>> start Entries provided

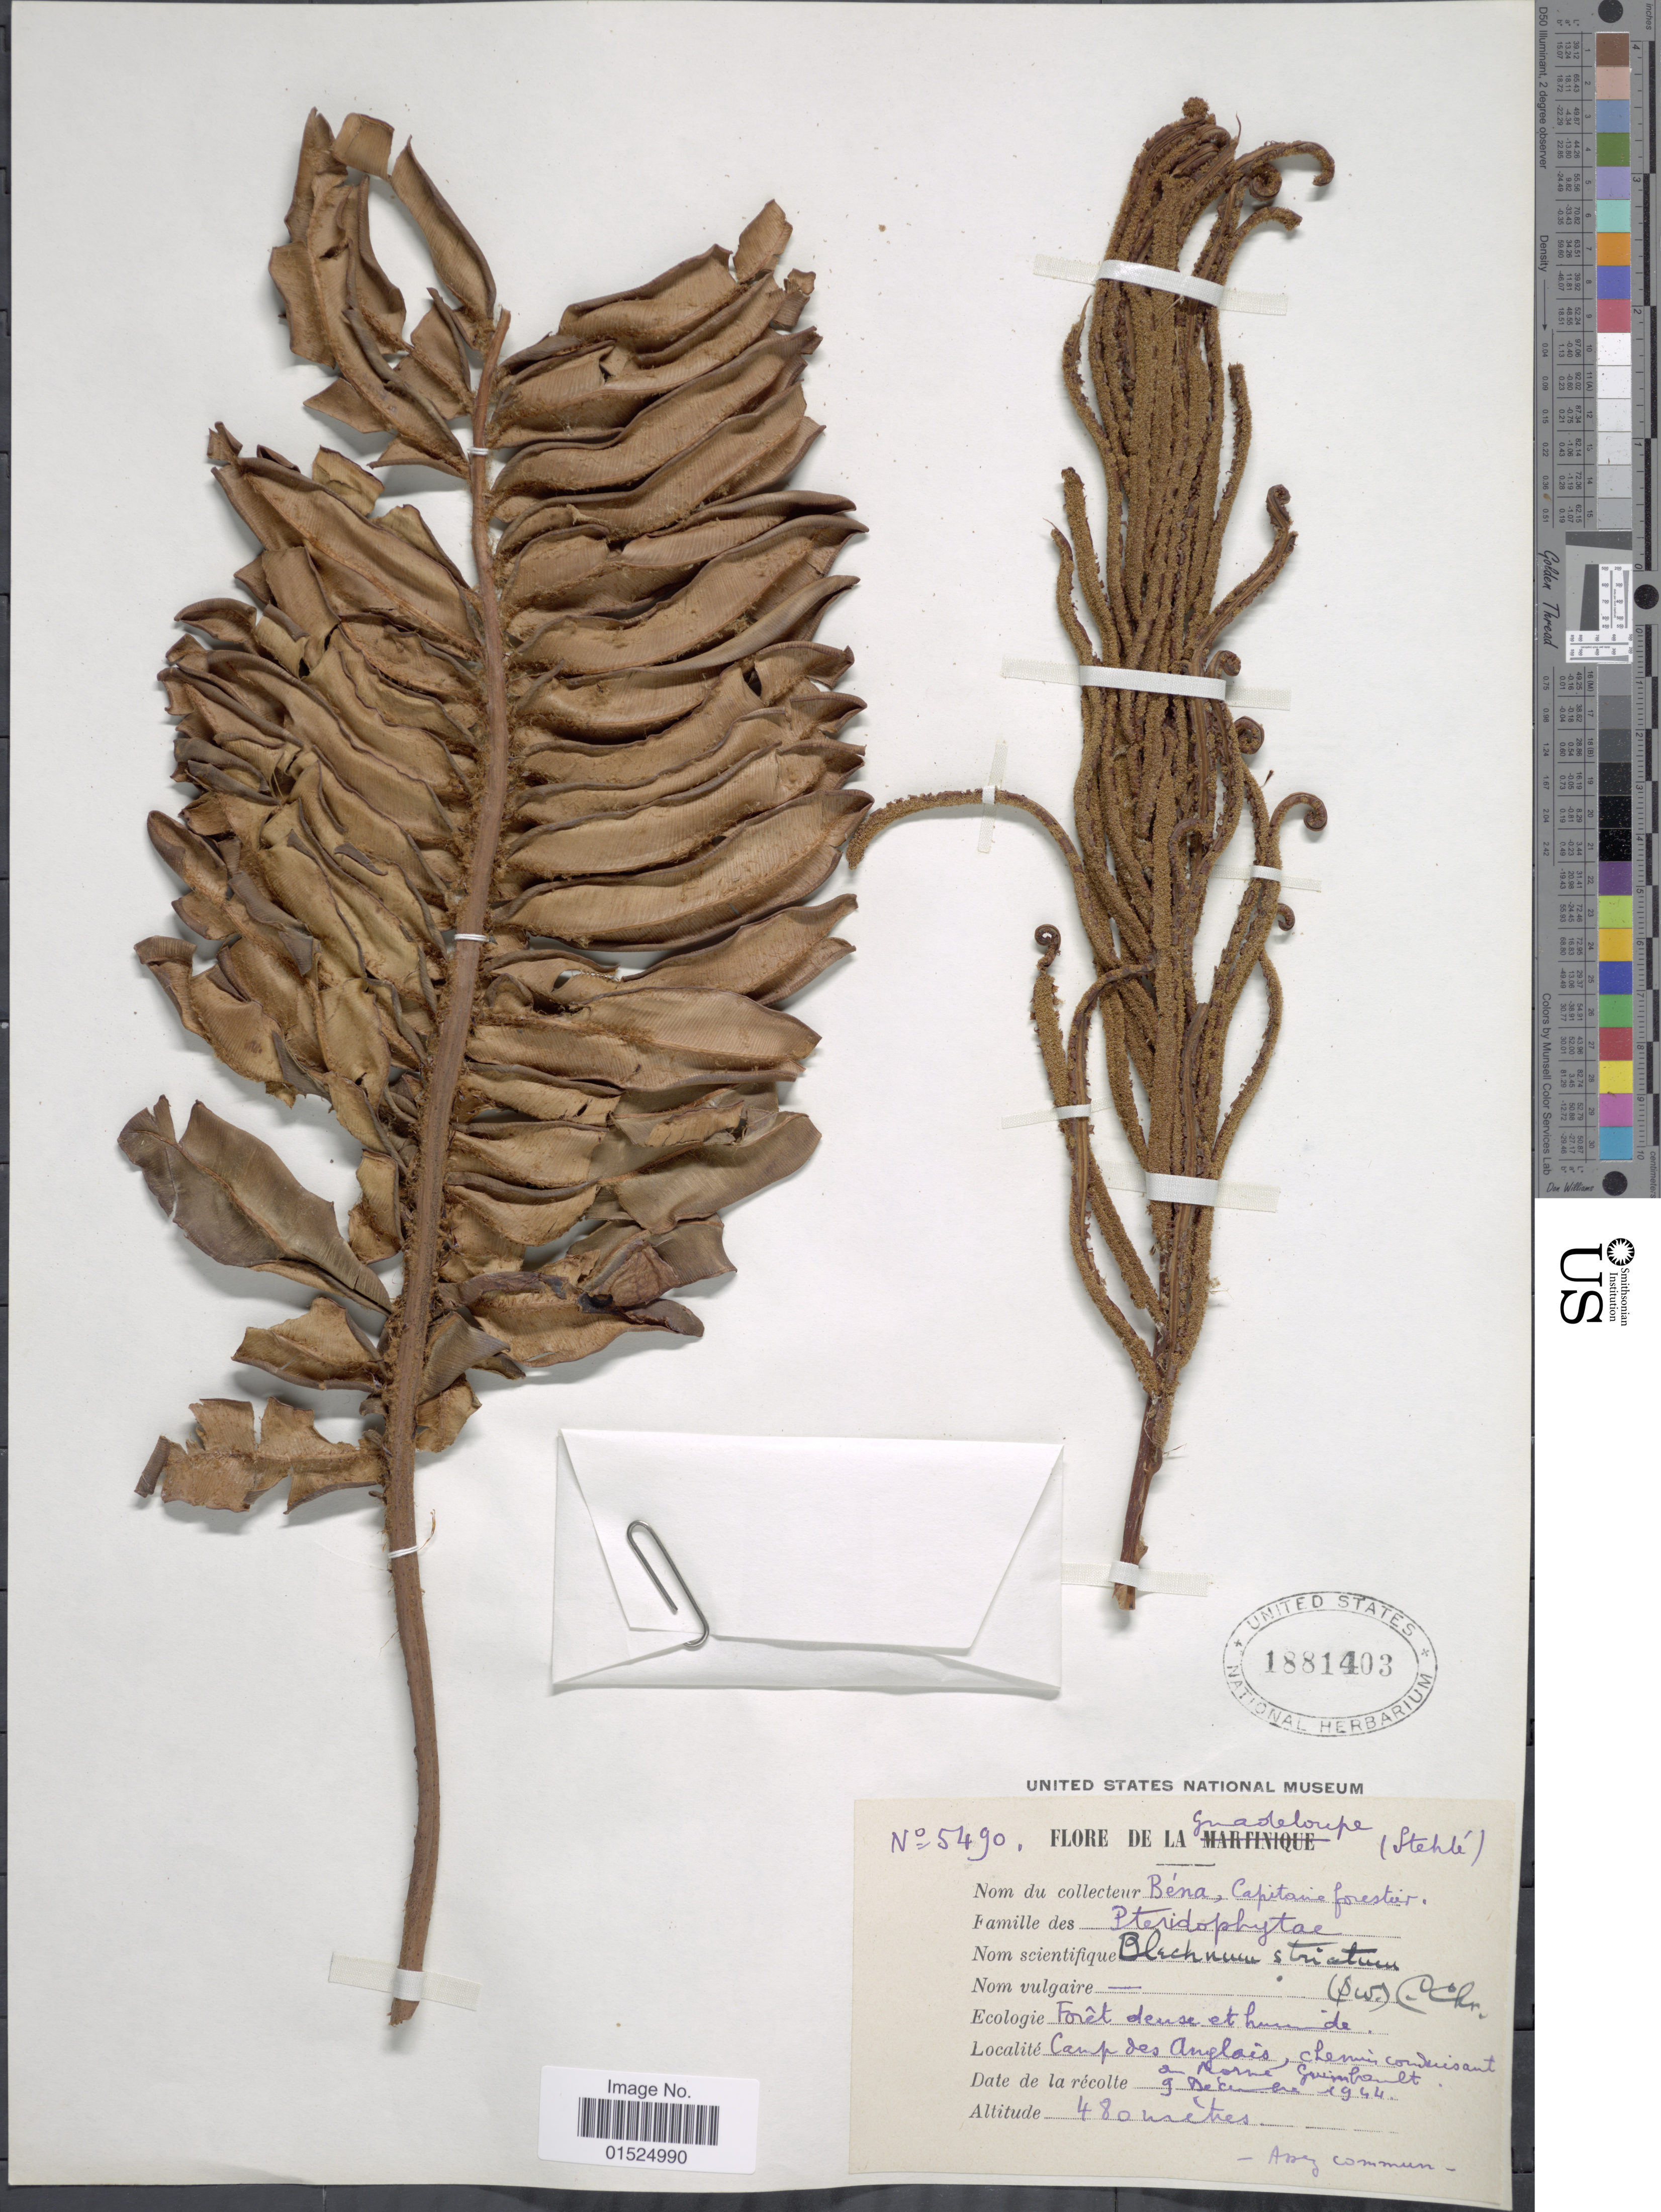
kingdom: Plantae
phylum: Tracheophyta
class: Polypodiopsida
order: Polypodiales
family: Blechnaceae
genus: Blechnum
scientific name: Blechnum ryanii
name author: Hieron.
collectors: -. Bena & -. Capitaine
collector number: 5490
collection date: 1944-12-09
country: Guadeloupe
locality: Camp des Anglais, chemis conduisanrt, a norme [interpreted]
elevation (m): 480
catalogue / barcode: US 1881403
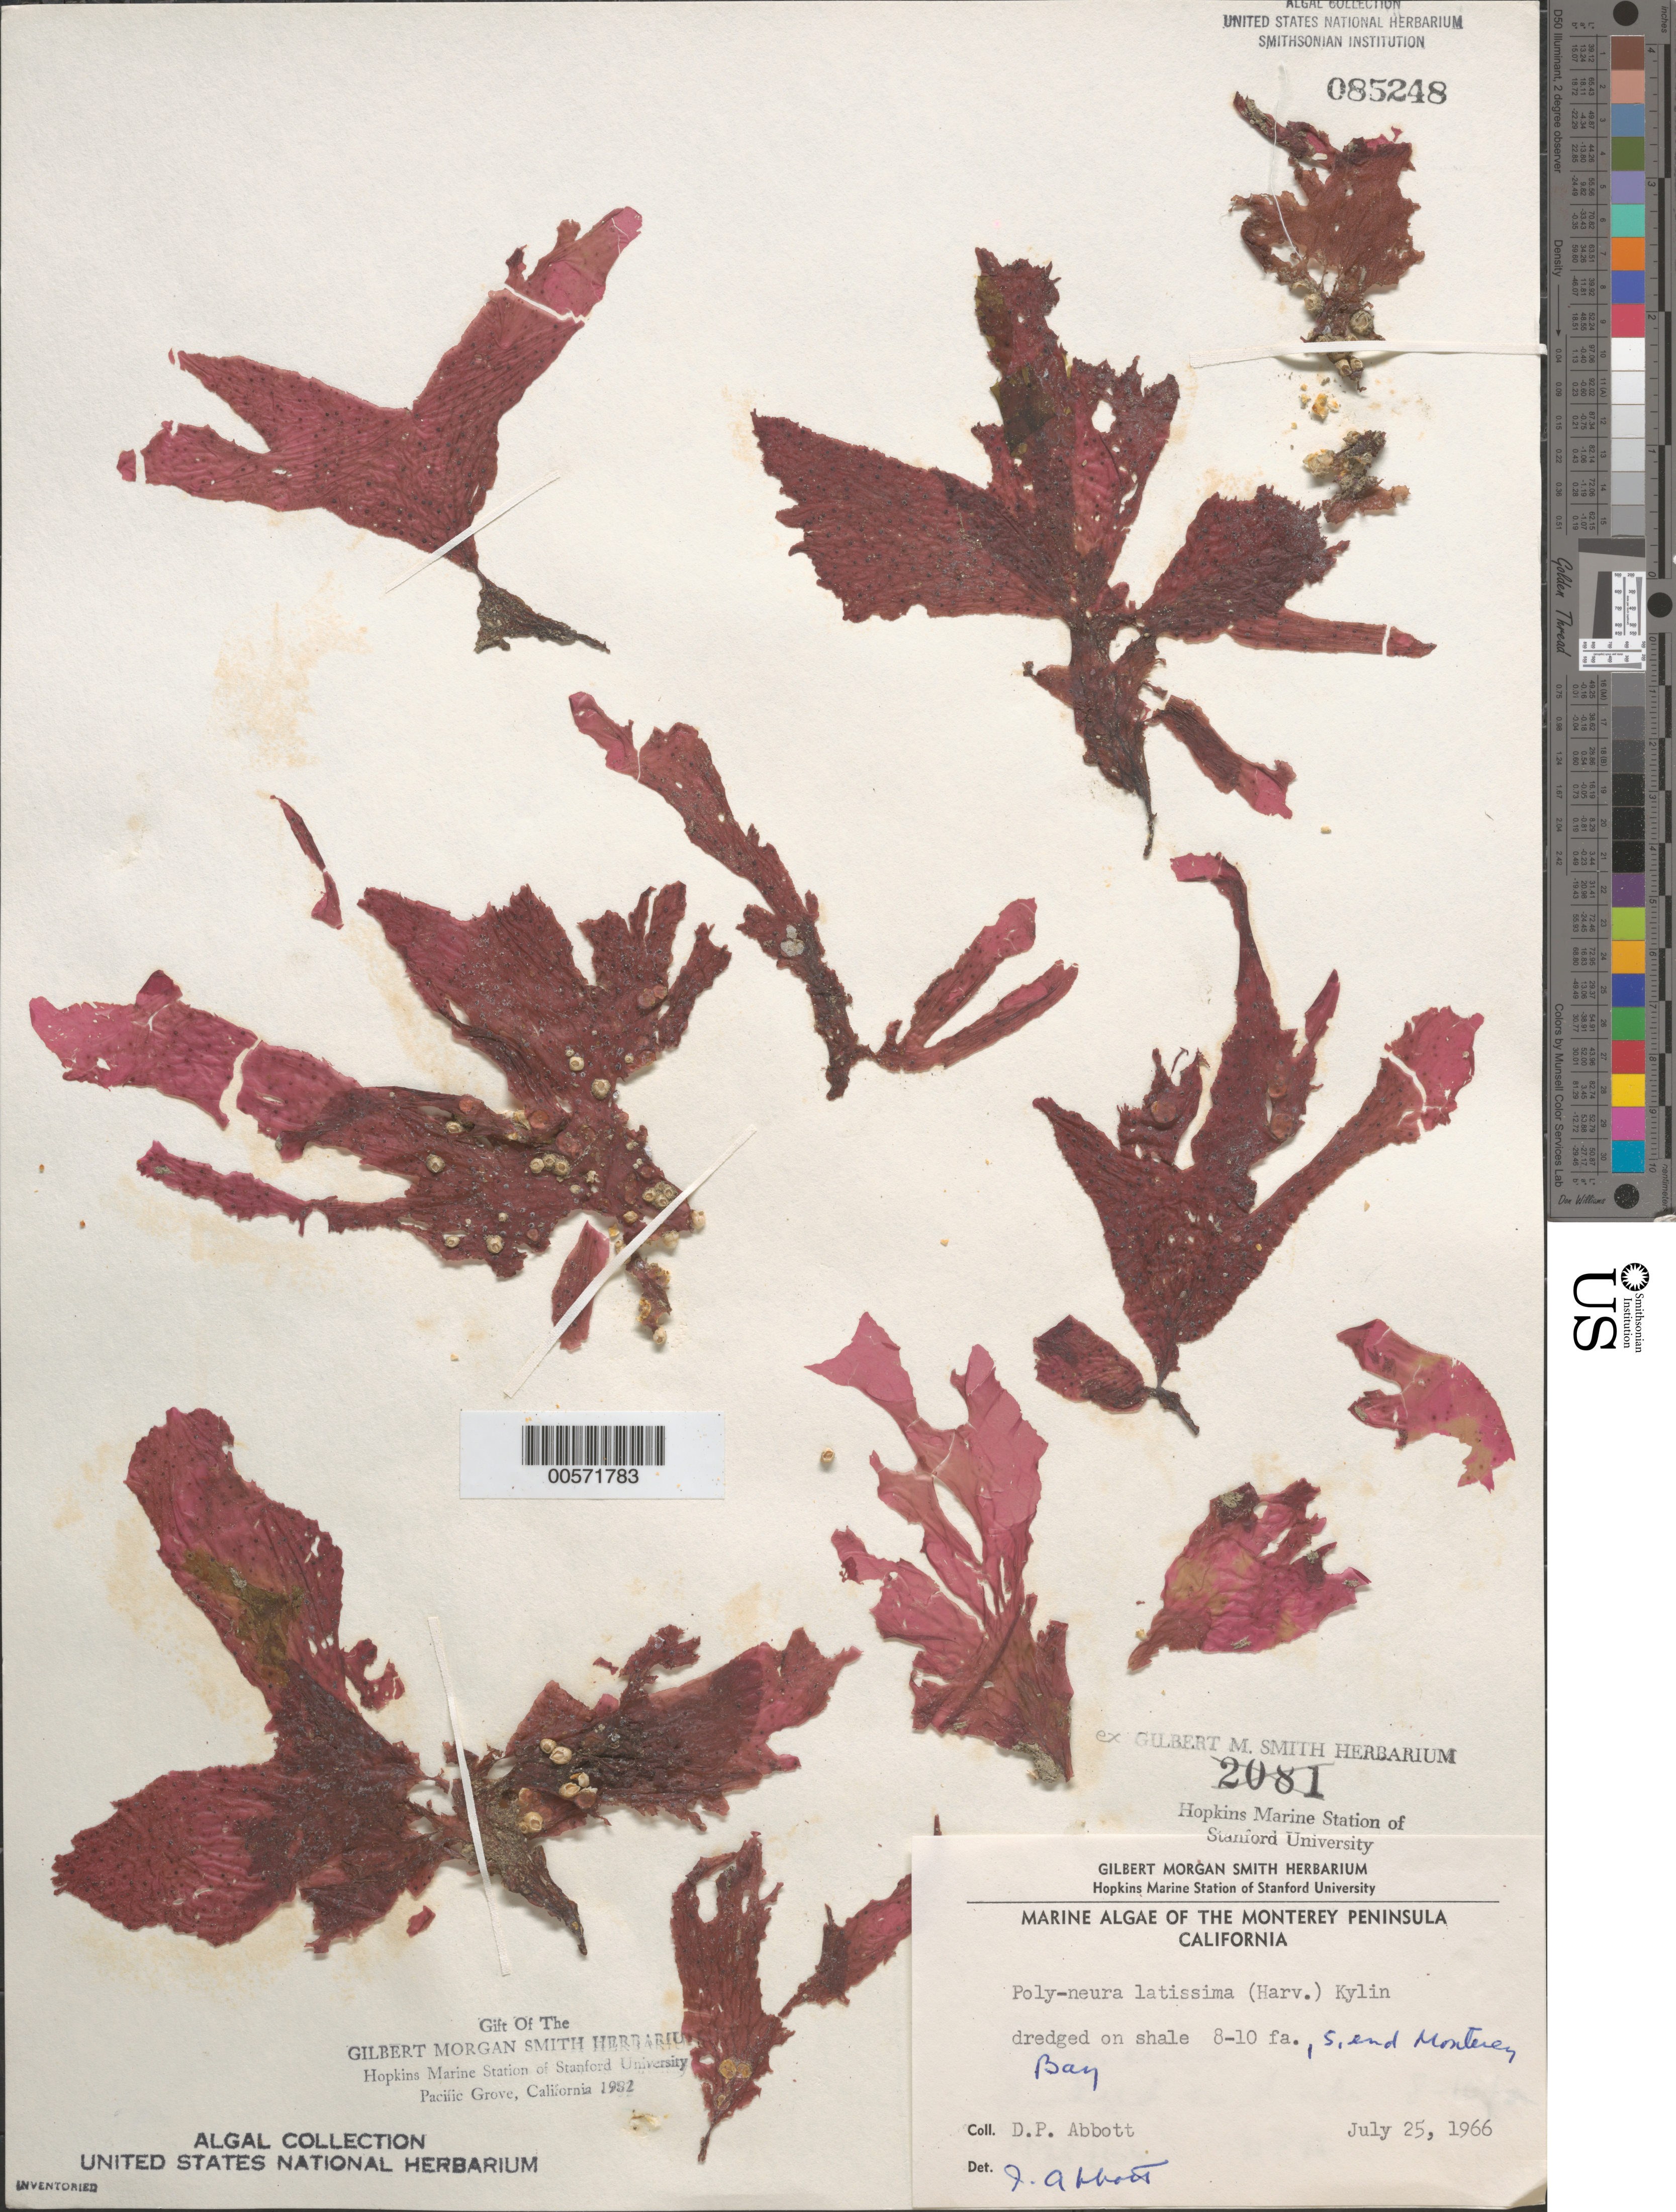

>> end Entries provided

* **What the task asks**
Change "country" to "nation" in the lines running from the line with "collection date: 1944-12-09" up to and including the last line of the entries. Give only those lines back, with everything else unchanged and the pictures left out.

* **Answer below**
collection date: 1944-12-09
nation: Guadeloupe
locality: Camp des Anglais, chemis conduisanrt, a norme [interpreted]
elevation (m): 480
catalogue / barcode: US 1881403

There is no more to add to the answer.